Perlmutter, the Democratic candidate and a CU alumnus, said, “It’s time for a change.” If elected, he will not only bring change to the 7th District, but also to Congress and to students.
“One-party control has led to one-way thinking,” Perlmutter said. “Voters need to make a clear choice for a better future.”
Perlmutter said one of his goals is to bring back checks and balances to change the focus from the wealthiest 1 percent to the hardworking citizens that make up the 7th Congressional District.
With three daughters in Colorado schools, Perlmutter said his other main concern is education.
“I will fight for K-12 and higher education and make sure we have great and competitive education programs,” he said.

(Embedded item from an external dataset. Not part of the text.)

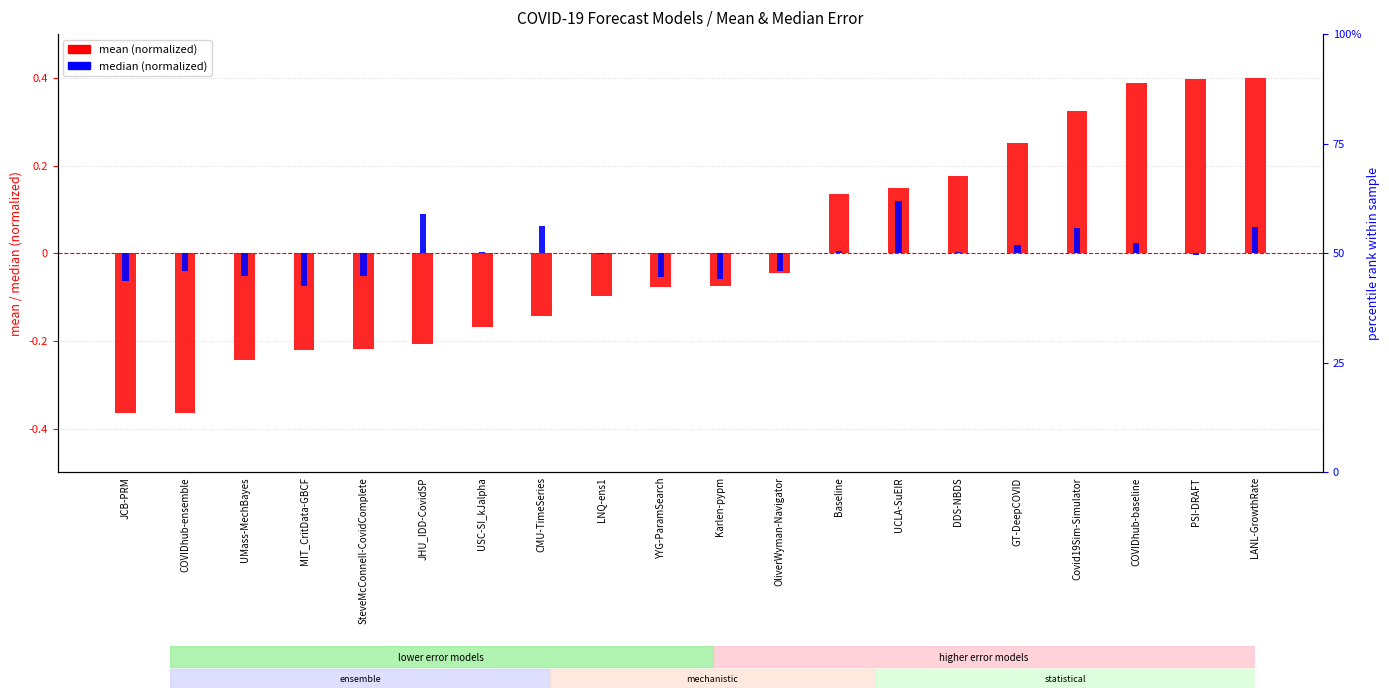

What position from the right is OliverWyman-Navigator?

9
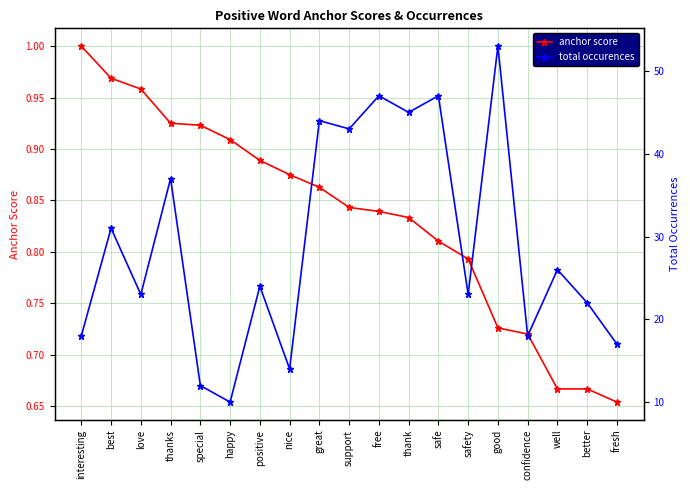

Which category has the lowest value in the anchor score series?

fresh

If elected, Perlmutter will take the seat left open by Bob Beauprez, the 2006 Republican candidate for Colorado governor. Beauprez voted with the president 99 percent of the time, Perlmutter said, and this concerns him.
“This is something I will not do,” Perlmutter said. “I will be an independent voice. There may be instances when I support Democrats and others when I support the Republicans.”
One issue Perlmutter said he differs from Republicans in is stem cell research. His support for stem cell research is one of the platforms that sets him apart from his opponent, Rick O’Donnell, he said.
“The (stem cell research) bill shows so much promise for people with diseases like diabetes and epilepsy,” Perlmutter said.
Perlmutter said that his daughter is epileptic, which has pushed him to support and “seek science to make peoples lives better.”
O’Donnell did not return phone calls to address Perlmutter’s statements.
Perlmutter will host a fundraiser on Wednesday at the Oxford Hotel in Denver with Bill Clinton to raise money and rally.
“We need to continue to raise money so our campaign can stay up on TV and make sure that everyone gets out there and votes,” Perlmutter said.
Although part of Wednesday’s fundraiser will help to continue to broadcast Perlmutter commercials on TV, Perlmutter said he isn’t a supporter of campaign commercials.
“The commercials are distorted and dramatic,” he said.
Perlmutter said he is so shocked at times by the personal attacks from O’Donnell on commercials that he forbade his daughters from watching TV until the elections are over.
“I hope that people will see the truth in these personal attacks,” Perlmutter said.
Perlmutter was on campus two weeks ago at a rally with the CU Democrats.
“I have all the time in the world for CU,” he said.
Perlmutter received both his undergraduate and law degree from CU, and was twice elected as class president. He also took part in the student Senate, softball and the tae kwon do club.